Важно не забывать, что тех мучеников, которые теперь нами благоговейно почитаются как святые, лишало жизни государство на вполне законном, с его точки зрения, основании, по решению суда. Разумеется, это государство было языческим и боролось с христианами как с врагом, но все-таки согласно законам. Народ при этом либо просто безмолвствовал, либо (и это как раз в большинстве случаев) был на стороне мучеников. Вообще народ всегда на стороне того, кого преследует и сажает в тюрьму государство (за исключением советской страны, где народ всегда был против тех, кто сидит в тюрьме, и вставал в оппозицию к государству, как только оно объявляло амнистию).
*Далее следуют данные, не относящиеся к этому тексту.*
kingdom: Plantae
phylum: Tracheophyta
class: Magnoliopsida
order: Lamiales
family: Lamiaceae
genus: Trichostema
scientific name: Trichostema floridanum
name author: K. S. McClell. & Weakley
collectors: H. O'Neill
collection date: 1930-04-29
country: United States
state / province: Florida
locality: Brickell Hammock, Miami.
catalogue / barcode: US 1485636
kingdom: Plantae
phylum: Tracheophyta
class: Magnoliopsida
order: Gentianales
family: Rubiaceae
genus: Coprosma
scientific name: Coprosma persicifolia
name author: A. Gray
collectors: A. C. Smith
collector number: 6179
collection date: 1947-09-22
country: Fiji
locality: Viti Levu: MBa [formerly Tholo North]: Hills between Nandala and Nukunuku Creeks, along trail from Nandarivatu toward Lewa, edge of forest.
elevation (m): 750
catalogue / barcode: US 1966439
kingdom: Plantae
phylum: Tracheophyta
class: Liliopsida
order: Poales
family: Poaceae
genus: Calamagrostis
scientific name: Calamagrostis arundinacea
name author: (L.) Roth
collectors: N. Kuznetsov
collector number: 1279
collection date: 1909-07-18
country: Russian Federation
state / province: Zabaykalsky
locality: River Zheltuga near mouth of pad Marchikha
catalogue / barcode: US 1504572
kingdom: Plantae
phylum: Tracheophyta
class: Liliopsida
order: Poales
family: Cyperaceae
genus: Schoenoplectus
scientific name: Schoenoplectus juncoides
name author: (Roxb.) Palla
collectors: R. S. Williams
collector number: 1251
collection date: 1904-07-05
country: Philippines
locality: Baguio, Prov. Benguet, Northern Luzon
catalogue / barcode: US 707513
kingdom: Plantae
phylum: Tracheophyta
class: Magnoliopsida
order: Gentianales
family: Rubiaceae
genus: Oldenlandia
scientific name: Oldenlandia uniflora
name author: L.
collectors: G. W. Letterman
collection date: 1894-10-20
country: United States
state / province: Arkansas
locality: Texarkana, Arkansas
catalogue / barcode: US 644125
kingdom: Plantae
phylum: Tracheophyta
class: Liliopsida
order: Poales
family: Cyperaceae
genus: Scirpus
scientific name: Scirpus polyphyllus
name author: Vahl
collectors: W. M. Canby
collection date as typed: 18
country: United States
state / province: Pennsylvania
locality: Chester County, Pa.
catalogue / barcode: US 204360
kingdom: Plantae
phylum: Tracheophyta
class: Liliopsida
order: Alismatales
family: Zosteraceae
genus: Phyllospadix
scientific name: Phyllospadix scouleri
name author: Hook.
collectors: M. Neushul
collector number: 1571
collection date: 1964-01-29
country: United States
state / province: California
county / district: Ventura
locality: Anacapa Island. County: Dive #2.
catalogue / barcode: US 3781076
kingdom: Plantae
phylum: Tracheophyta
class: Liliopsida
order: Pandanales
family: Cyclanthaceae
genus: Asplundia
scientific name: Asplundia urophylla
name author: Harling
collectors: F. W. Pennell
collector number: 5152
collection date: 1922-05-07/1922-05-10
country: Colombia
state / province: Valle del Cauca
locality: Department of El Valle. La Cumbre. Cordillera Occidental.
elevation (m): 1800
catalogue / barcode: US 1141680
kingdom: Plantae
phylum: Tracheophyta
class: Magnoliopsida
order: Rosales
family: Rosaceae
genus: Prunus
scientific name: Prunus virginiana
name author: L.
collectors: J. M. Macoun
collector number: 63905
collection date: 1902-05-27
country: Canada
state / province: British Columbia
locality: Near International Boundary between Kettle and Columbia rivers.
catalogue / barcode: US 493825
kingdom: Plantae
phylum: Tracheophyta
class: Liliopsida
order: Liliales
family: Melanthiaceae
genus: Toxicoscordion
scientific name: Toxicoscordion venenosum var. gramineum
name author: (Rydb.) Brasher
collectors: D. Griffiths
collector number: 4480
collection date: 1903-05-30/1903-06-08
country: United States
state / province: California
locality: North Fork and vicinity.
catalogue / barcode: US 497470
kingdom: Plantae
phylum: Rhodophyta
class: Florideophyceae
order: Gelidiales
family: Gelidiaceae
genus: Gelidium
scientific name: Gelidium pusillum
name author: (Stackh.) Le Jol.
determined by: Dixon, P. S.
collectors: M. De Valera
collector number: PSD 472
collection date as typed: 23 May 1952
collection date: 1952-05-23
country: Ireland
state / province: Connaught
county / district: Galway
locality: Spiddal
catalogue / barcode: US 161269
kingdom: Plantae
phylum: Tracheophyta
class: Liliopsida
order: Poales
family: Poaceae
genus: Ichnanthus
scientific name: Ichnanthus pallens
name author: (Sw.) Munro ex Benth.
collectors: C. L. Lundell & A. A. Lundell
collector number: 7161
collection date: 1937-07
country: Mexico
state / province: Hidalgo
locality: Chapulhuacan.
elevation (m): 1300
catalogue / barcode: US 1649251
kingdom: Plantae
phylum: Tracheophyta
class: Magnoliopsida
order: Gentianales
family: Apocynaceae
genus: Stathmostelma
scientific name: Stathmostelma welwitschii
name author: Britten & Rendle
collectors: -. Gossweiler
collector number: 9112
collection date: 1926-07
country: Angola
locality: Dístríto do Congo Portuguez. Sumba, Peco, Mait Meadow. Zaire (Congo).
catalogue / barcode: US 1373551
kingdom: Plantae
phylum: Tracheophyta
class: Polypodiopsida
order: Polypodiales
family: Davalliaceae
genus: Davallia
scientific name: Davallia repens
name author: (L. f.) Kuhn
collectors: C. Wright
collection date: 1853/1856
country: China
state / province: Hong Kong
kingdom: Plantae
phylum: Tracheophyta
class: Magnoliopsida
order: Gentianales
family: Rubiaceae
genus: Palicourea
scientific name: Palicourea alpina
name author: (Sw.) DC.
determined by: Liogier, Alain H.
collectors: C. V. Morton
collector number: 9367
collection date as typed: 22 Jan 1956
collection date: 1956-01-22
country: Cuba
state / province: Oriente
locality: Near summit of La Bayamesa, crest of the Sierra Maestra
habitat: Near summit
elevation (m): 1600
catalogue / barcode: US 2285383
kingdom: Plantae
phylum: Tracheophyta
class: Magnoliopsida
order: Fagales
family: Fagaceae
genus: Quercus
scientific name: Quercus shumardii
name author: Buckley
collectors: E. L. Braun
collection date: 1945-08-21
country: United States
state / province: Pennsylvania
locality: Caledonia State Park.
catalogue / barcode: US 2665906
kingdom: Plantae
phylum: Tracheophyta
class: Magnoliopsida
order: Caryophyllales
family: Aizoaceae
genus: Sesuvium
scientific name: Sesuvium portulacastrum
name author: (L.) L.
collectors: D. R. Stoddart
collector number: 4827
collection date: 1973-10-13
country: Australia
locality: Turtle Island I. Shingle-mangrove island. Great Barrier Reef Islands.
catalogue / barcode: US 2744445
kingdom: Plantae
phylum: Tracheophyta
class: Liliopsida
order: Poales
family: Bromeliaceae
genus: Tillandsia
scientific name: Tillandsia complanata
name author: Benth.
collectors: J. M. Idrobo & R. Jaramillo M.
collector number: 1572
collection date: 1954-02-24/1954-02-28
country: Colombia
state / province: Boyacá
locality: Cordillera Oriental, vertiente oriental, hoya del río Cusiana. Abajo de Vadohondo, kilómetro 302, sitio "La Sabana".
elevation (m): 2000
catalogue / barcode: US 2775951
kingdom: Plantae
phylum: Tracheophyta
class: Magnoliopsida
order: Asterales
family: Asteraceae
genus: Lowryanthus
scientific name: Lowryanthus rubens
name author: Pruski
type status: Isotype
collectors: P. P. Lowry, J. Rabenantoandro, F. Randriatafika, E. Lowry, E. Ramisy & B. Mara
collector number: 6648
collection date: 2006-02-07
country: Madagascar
Но Ипатию растерзал именно народ! Не христианское государство, а считавший себя Церковью народ. Здесь мы вновь сталкиваемся с тем феноменом, о котором говорила мать Мария: вчерашний язычник, видя в себе и своих друзьях и единомышленниках Церковь, причем не часть Церкви, а всю ее, решает действовать, используя те методы, принципы и способы активности, которые присущи государственной власти. Это происходит, наверное, по той причине, что выросший в условиях, когда государство было обожествлено (а именно обожествлены были и СССР, и Римская империя!), человек к Церкви начинает относиться именно так, как его в школе учили относиться к государству.